[Extracted text]:
★ ★ ★ ★

1. cluster config changes (corosync goes down/comes back up in this case)
2. pmxcfs starts sync process
3. all (online) nodes receive sync request for dcdb and status
4. all nodes send state for dcdb and status via CPG
5. all nodes receive state for dcdb and status from all nodes except one (13 in test 2, 10 in test 3)

in step 5, there is no trace of the message on the receiving side, even 
though the sending node does not log an error. as before, the hang is 
just a side-effect of the state machine ending up in a state that should 
be short-lived (syncing, waiting for state from all nodes) with no 
progress. the code and theory say that this should not happen, as either 
sending the state fails triggering the node to leave the CPG (restarting 
the sync), or a node drops out of quorum (triggering a config change, 
which triggers restarting the sync), or we get all states from all nodes 
and the sync proceeds. this looks to me like a fundamental 
assumption/guarantee does not hold..

I will rebuild once more modifying the send code a bit to log a lot more 
details when sending state messages, it would be great if you could 
repeat with that as we are still unable to reproduce the issue. 
hopefully those logs will then indicate whether this is a corosync/knet 
bug, or if the issue is in our state machine code somewhere. so far it 
looks more like the former..

★ ★ ★ ★

[Source material]:

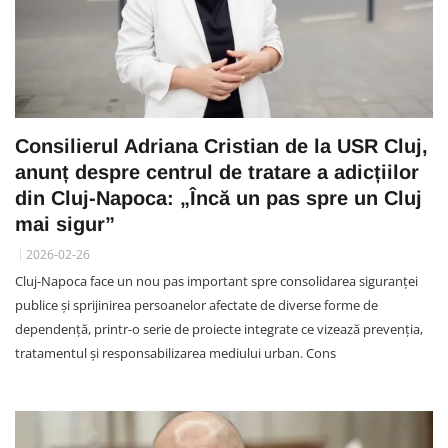
Consilierul Adriana Cristian de la USR Cluj,
anunț despre centrul de tratare a adicțiilor
din Cluj-Napoca: „Încă un pas spre un Cluj
mai sigur”
2026-02-26
Cluj-Napoca face un nou pas important spre consolidarea siguranței
publice și sprijinirea persoanelor afectate de diverse forme de
dependență, printr-o serie de proiecte integrate ce vizează prevenția,
tratamentul și responsabilizarea mediului urban. Cons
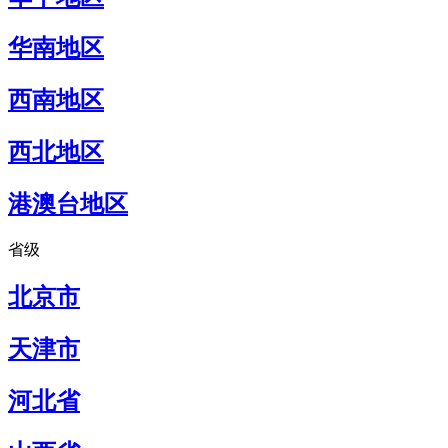
华南地区
西南地区
西北地区
港澳台地区
省级
北京市
天津市
河北省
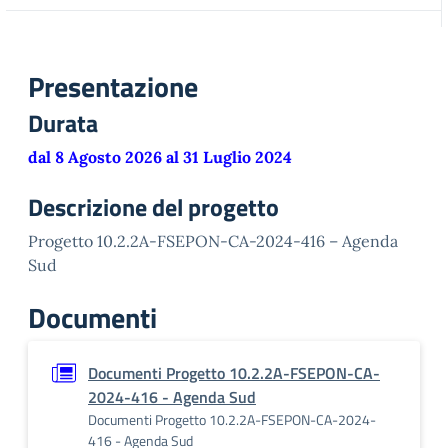
Presentazione
Durata
dal 8 Agosto 2026 al 31 Luglio 2024
Descrizione del progetto
Progetto 10.2.2A-FSEPON-CA-2024-416 – Agenda
Sud
Documenti
Documenti Progetto 10.2.2A-FSEPON-CA-
2024-416 - Agenda Sud
Documenti Progetto 10.2.2A-FSEPON-CA-2024-
416 - Agenda Sud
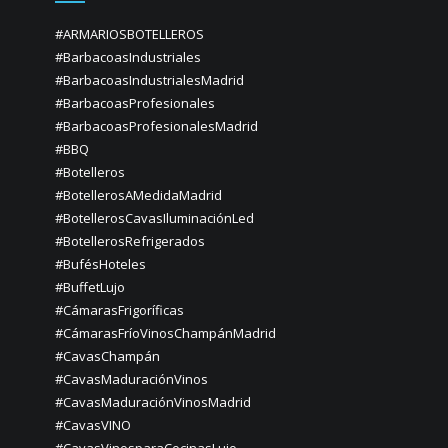
#ARMARIOSBOTELLEROS
#BarbacoasIndustriales
#BarbacoasIndustrialesMadrid
#BarbacoasProfesionales
#BarbacoasProfesionalesMadrid
#BBQ
#Botelleros
#BotellerosAMedidaMadrid
#BotellerosCavasIluminaciónLed
#BotellerosRefrigerados
#BufésHoteles
#BuffetLujo
#CámarasFrigoríficas
#CámarasFríoVinosChampánMadrid
#CavasChampán
#CavasMaduraciónVinos
#CavasMaduraciónVinosMadrid
#CavasVINO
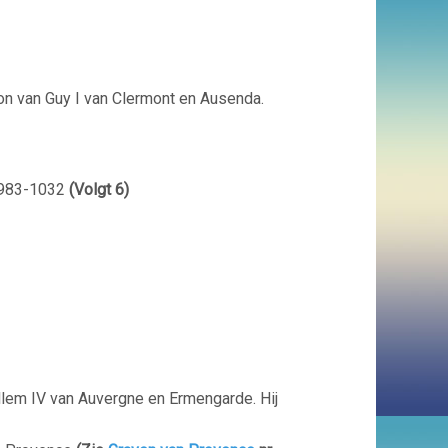
on van Guy I van Clermont en Ausenda.
 983-1032
(Volgt 6)
llem IV van Auvergne en Ermengarde. Hij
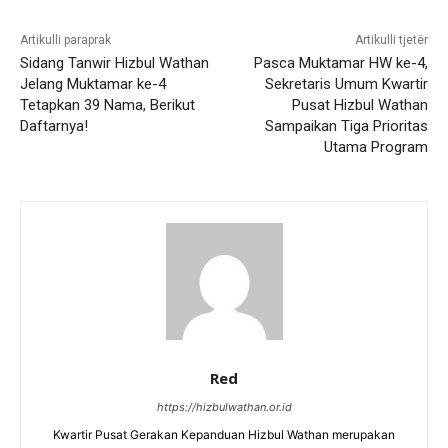
Artikulli paraprak
Artikulli tjetër
Sidang Tanwir Hizbul Wathan
Pasca Muktamar HW ke-4,
Jelang Muktamar ke-4
Sekretaris Umum Kwartir
Tetapkan 39 Nama, Berikut
Pusat Hizbul Wathan
Daftarnya!
Sampaikan Tiga Prioritas
Utama Program
Red
https://hizbulwathan.or.id
Kwartir Pusat Gerakan Kepanduan Hizbul Wathan merupakan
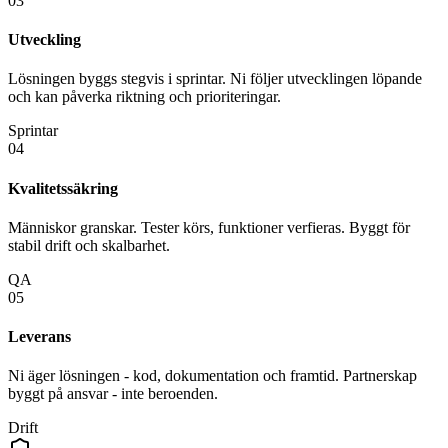
03
Utveckling
Lösningen byggs stegvis i sprintar. Ni följer utvecklingen löpande
och kan påverka riktning och prioriteringar.
Sprintar
04
Kvalitetssäkring
Människor granskar. Tester körs, funktioner verfieras. Byggt för
stabil drift och skalbarhet.
QA
05
Leverans
Ni äger lösningen - kod, dokumentation och framtid. Partnerskap
byggt på ansvar - inte beroenden.
Drift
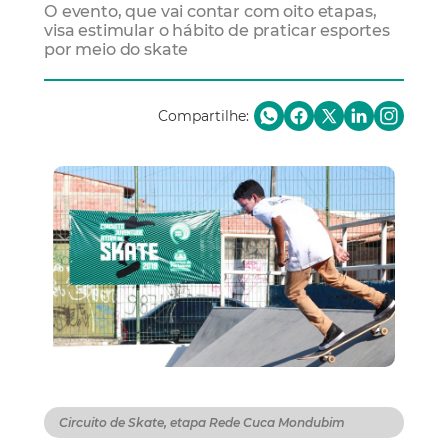
O evento, que vai contar com oito etapas,
visa estimular o hábito de praticar esportes
por meio do skate
Compartilhe:
Circuito de Skate, etapa Rede Cuca Mondubim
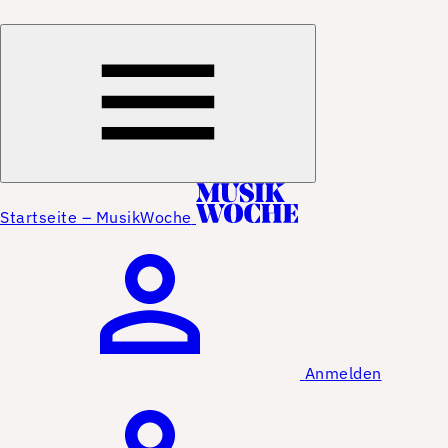
Startseite – MusikWoche
Anmelden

★ ★ ★ ★

[Exercises]:
1 – Decide whether each statement below agrees with the pmxcfs sync excerpt, answering yes or no and quoting the words that settle it. (a) In step 5, the sending node logs an error. (b) A node dropping out of quorum triggers a config change. (c) The writer has been able to reproduce the issue.
2 – Edit the pmxcfs sync excerpt from "in step 5, there" to "reproduce the issue.", replacing "short-lived" with "transient".
3 – According to the pmxcfs sync excerpt, in step 5 during test 3, which node's state fails to arrive?

[Your responses]:
1 –
(a) No: "even though the sending node does not log an error."
(b) Yes: "a node drops out of quorum (triggering a config change".
(c) No: "as we are still unable to reproduce the issue."

2 –
in step 5, there is no trace of the message on the receiving side, even 
though the sending node does not log an error. as before, the hang is 
just a side-effect of the state machine ending up in a state that should 
be transient (syncing, waiting for state from all nodes) with no 
progress. the code and theory say that this should not happen, as either 
sending the state fails triggering the node to leave the CPG (restarting 
the sync), or a node drops out of quorum (triggering a config change, 
which triggers restarting the sync), or we get all states from all nodes 
and the sync proceeds. this looks to me like a fundamental 
assumption/guarantee does not hold..

I will rebuild once more modifying the send code a bit to log a lot more 
details when sending state messages, it would be great if you could 
repeat with that as we are still unable to reproduce the issue.

3 – Node 10.